Sunday, July 6, 2014

Born on the Fifth of July



By Kevin D. Williamson
Sunday, July 06, 2014

Considering the sundry enthusiasms upon which government at all level spends our money — Harry Reid’s bovine literary interests, helping out those poor struggling people who own Boeing — it is remarkable that the job of apprehending a known felon, once deported from the United States and illegally present in Texas, fell to volunteers in Brooks County, near the Mexican border. Brooks County, like many other border areas, is overrun with illegal immigrants, and the cost of burying those illegals who die in transit, which can run into the six figures annually, has forced the county to cut back on regular law enforcement. And thus we have the volunteer deputies who brought in the felon, who after he injured his ankle had been been abandoned by the coyotes — professional human traffickers — who had brought him across the border. The volunteers were in the process of working a 26-hour shift — that’s 26 hours, not a typo. Consider for a moment that the cost of illegals’ breaking the law is so high that enforcing the law has been handed over to unpaid volunteers.

Similar scenes are playing out across the border. Nearby Duval County, Texas, was the scene of a dramatic car chase when a truckload of illegals was spotted by police, who determined that the vehicle was outfitted with a fraudulent license plate. Two were killed and a dozen injured in the pursuit. (Many years ago, Duval County enjoyed the services of an elected Democratic sheriff whose grandson is a familiar figure at National Review Online.) Nearly 200,000 illegals have crossed into Texas’s Rio Grande Valley this year, and the cartels that oversee the coyote operations have the local landowners terrorized into compliance. This includes the trafficking of minors and others destined for the sex trade; perversely, the Department of Homeland Security has been known to send minors trafficked across the border on to their final destinations, thus “completing the criminal mission” of the traffickers, in the words of one federal judge.
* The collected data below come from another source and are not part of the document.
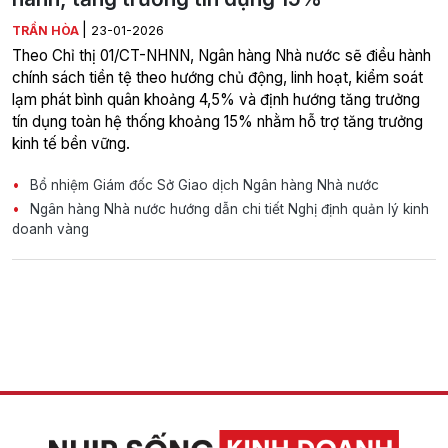
|
TRẦN HÒA
23-01-2026
Theo Chỉ thị 01/CT-NHNN, Ngân hàng Nhà nước sẽ điều hành
chính sách tiền tệ theo hướng chủ động, linh hoạt, kiểm soát
lạm phát bình quân khoảng 4,5% và định hướng tăng trưởng
tín dụng toàn hệ thống khoảng 15% nhằm hỗ trợ tăng trưởng
kinh tế bền vững.
Bổ nhiệm Giám đốc Sở Giao dịch Ngân hàng Nhà nước
‏Ngân hàng Nhà nước hướng dẫn chi tiết Nghị định quản lý kinh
Far from the Mexican border, in the South Carolina town of Lexington, Sheriff James Metts is a crusader against illegal immigration, one who successfully persuaded the federal government to allow his deputies to question those they believe to be illegally present in the country and, when warranted, to begin deportation proceedings on the feds’ behalf. In June, Sheriff Metts was indicted by a grand jury on charges of taking bribes from a local restaurateur to release illegals in his employ. According to the indictment, the bribes came from Gregorio M. Leon, owner of the San Jose Mexican restaurant. Both men are well known and, until recently, were admired for their community spirit. One wonders why Mr. Leon would bother with a bribe; if he were hiring illegals, he’d likely receive gentle treatment from the Obama administration. While talking tough about cracking down on those who employ illegals, the administration has in fact been systematically reducing penalties handed down for that felony, according to an inspector general’s report. Fines have been reduced by as much as two-thirds or even four-fifths; there are millions of illegals working in the United States, but there is nothing even approaching a proportional number — or a rounding error on it — of businessmen serving time for employing them.

Democrats, always on the lookout for an opportunity to swell the dependency rolls, turn a blind eye to this invasion; their main interest is in normalizing the status of illegals as quickly as possible. Republicans, apparently determined to live up to the caricature of being unable to tell one brown Spanish-speaking person from another, are in a panic that they will lose the Hispanic vote unless they turn a blind eye to what is not only systematic lawlessness but an all-out assault on the sovereignty of the country. Little wonder, then, that federal plans to relocate illegals have been met with vigorous and sometimes rowdy protests by locals.

There is perhaps no one who appreciates the meaning of a border better than an illegal immigrant. The line that divides the United States from what is south of it is the most significant demarcation in their lives. And while it is no argument for failing to enforce the law, one cannot blame those who are willing to risk and endure so much to escape life in Mexico, Honduras, Guatemala, etc. But we can blame those who fail to enforce the law. We can blame the Obama administration and corrupt law-enforcement officials for actively subverting the law. And we can certainly blame businessmen who encourage chaos, violence, and human trafficking in the service of their own narrow and slightly pathetic interests: Surely, busboys and dishwashers are not so scarce in South Carolina that one must effectively get into bed with the cartels in order to get the tables cleared.

Unhappily, the combination of interests linked to immigration lawlessness — the progressives’ dependency agenda and the Chamber of Commerce’s self-interest — make this a very difficult battle to win. On the matter of illegal immigration, as on so many similar issues, we are effectively governed by criminals. But if we had half as much appreciation for the importance of national borders as do those who are illegally crossing them did, we would make this one of the top items on our national agenda. We may have compassion for the citizens of Mexico, but our duty is to the citizens of these United States. On Friday we had fireworks; on Monday, we require action.